The Screen Actors Guild’s national negotiating committee is set to meet today in the wake of the majors’ rejection of the guild’s latest request to restart contract negotiations.
There was speculation that the meeting’s agenda might include a vote among the committee members on whether to call for a strike authorization vote by the guild’s broader membership. A SAG spokeswoman would not comment on rumors that the committee would consider taking such a step at today’s powwow at SAG’s Miracle Mile HQ.
In a statement Tuesday, SAG national exec director Doug Allen said guild leaders were “disappointed” at being rebuffed by the majors after Rosenberg and Allen urged a resumption of talks in an open letter published in Tuesday’s edition of Daily Variety.
“We do not believe that their rejection of our reasonable request is in the best interests of our members or the industry,” the statement from Allen said.
Rosenberg and Allen highlighted in their letter three major issues that stand in the way of a deal. The Alliance of Motion Picture and Television Producers maintains that new talks would be unproductive because SAG has not changed its position on those three issues, involving new-media compensation and force majeure provisions, nor has it formally taken off the table other bargaining points that were nonstarters for the majors (Daily Variety, Sept. 30).

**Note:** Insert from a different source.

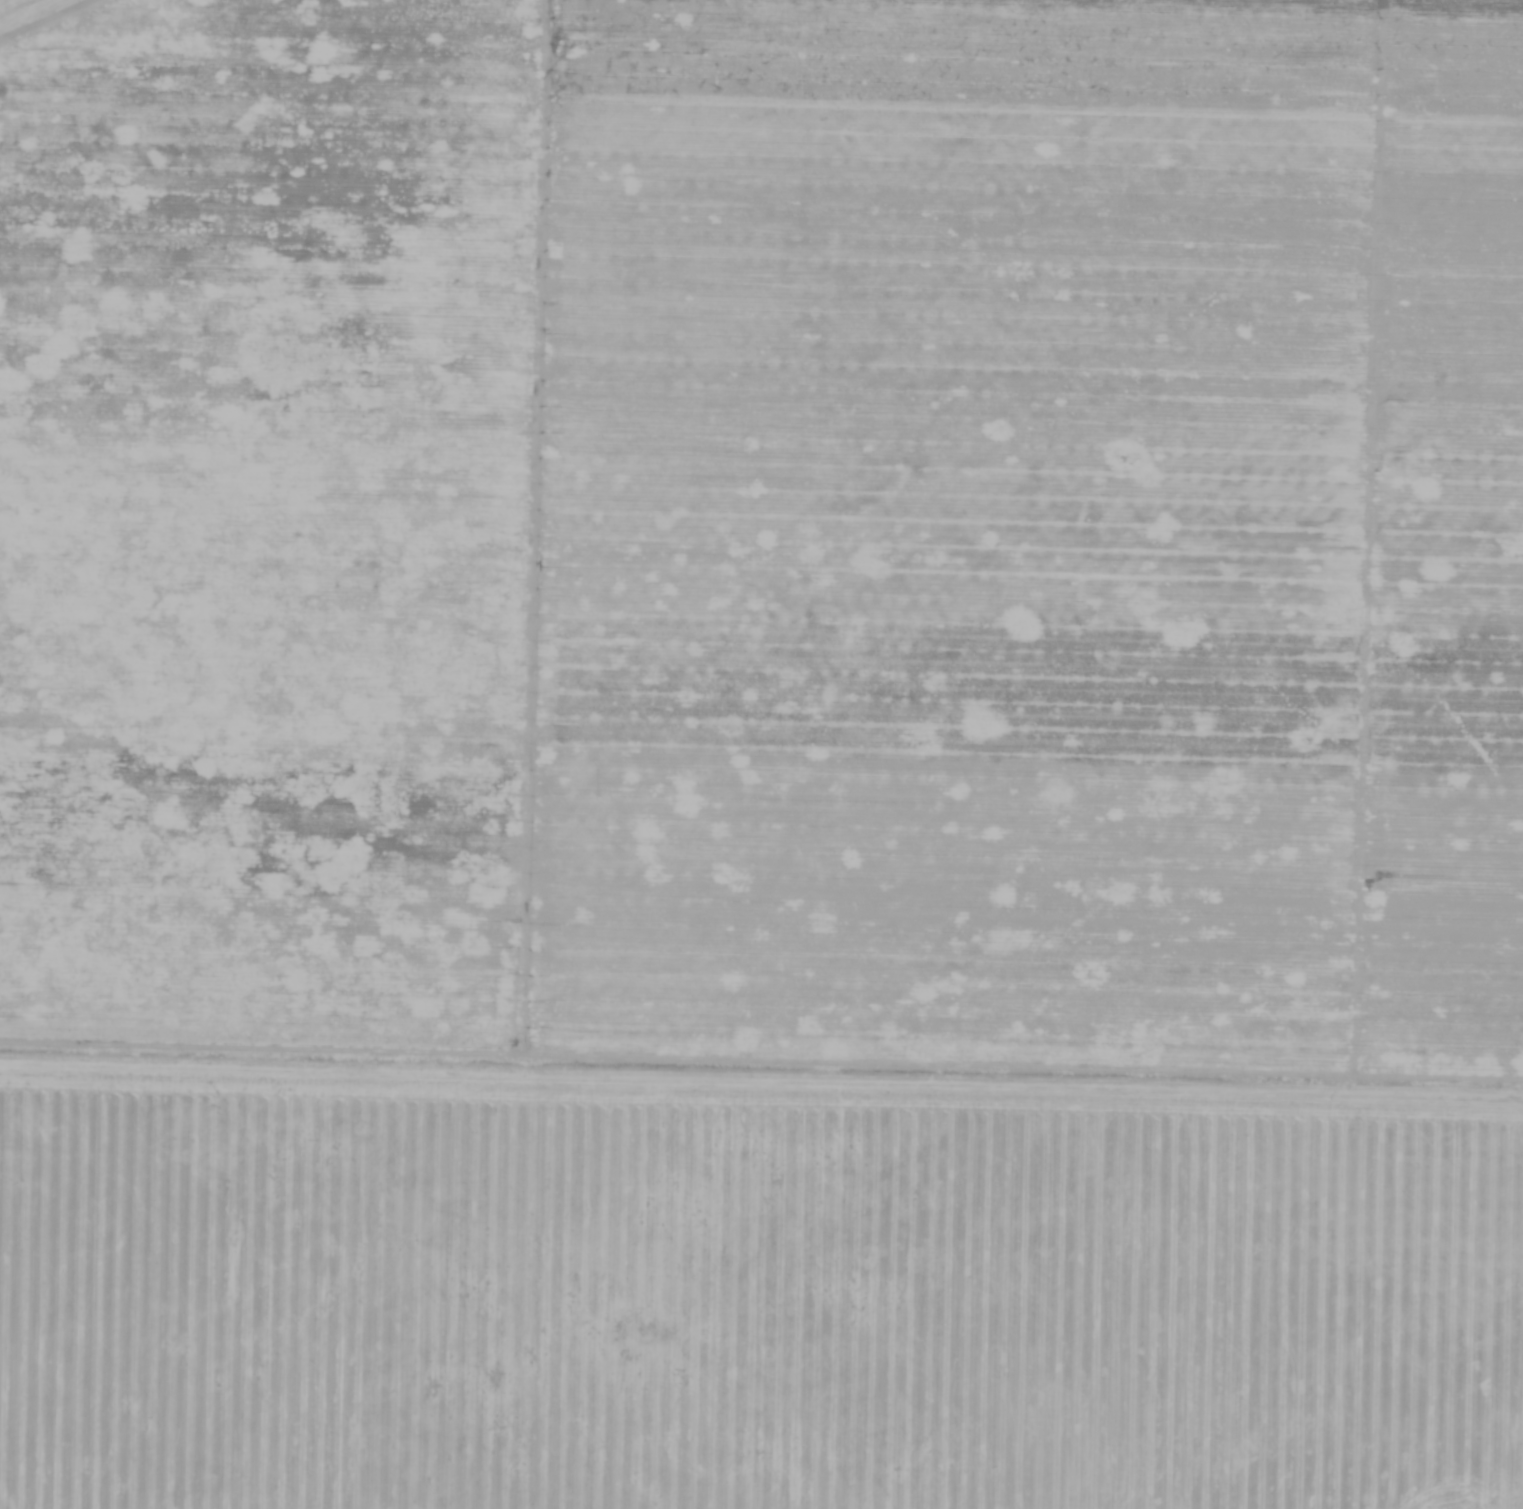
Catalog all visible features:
building: (631, 4)
crop: (769, 693)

A move to seek a strike vote would seem to conflict with the upset results of SAG’s board election last month in which the Rosenberg-led Membership First faction lost seats on SAG’s national board to an upstart faction, Unite for Strength, that has been critical of the guild’s handling of aspects of the negotiations.
There’s also no doubt that a strike would be a hard sell to many members at a time when the nation’s economy is reeling from the Wall Street meltdown.
To go on strike, SAG would have to secure the approval of 75% of members who took part in a strike authorization vote. That high margin has been a big obstacle in SAG leaders’ efforts to pressure the majors into sweetening the final offer that was put on the table June 30.